(Stored data entries)
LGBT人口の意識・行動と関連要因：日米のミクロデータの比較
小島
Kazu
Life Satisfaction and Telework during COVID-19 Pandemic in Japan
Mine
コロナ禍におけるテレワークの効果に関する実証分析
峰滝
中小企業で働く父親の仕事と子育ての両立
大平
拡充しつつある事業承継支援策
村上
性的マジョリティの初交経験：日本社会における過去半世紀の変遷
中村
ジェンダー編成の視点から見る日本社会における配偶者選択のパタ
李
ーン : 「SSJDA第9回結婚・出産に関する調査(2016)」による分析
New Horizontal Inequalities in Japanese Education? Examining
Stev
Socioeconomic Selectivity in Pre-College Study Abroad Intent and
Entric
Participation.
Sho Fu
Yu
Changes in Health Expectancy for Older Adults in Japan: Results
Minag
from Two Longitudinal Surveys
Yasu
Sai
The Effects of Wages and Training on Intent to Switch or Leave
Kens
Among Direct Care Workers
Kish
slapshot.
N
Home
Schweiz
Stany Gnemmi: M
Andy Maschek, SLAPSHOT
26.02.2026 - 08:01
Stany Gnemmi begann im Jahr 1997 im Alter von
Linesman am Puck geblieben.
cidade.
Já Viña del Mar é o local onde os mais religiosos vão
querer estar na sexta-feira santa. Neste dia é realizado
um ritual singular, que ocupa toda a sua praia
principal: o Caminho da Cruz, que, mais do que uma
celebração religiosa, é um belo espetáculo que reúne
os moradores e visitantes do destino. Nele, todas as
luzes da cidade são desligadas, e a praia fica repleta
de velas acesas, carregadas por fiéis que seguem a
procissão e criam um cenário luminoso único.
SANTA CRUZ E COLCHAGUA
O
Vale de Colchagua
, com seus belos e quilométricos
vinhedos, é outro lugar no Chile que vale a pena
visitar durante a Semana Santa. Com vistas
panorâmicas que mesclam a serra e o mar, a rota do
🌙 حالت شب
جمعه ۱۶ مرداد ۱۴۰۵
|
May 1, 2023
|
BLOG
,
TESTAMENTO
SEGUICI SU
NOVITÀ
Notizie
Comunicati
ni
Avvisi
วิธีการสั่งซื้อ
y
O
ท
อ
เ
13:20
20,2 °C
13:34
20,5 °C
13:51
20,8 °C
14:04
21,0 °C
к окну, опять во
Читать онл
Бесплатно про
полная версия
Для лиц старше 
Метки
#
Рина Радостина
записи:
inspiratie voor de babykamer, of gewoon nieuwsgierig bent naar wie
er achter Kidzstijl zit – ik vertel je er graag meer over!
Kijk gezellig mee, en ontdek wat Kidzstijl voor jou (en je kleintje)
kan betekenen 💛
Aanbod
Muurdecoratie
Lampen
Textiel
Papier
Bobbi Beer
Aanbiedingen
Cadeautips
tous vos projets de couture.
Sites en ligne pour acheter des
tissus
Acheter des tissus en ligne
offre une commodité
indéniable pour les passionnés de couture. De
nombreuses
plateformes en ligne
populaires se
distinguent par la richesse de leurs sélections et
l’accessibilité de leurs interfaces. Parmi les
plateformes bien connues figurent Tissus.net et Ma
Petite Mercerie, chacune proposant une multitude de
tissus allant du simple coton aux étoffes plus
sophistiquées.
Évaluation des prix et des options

Required action — Select each line in the rows above that contains the string "Stany", treating uppercase and lowercase letters as distinct.

Written response —
Stany Gnemmi: M
Stany Gnemmi begann im Jahr 1997 im Alter von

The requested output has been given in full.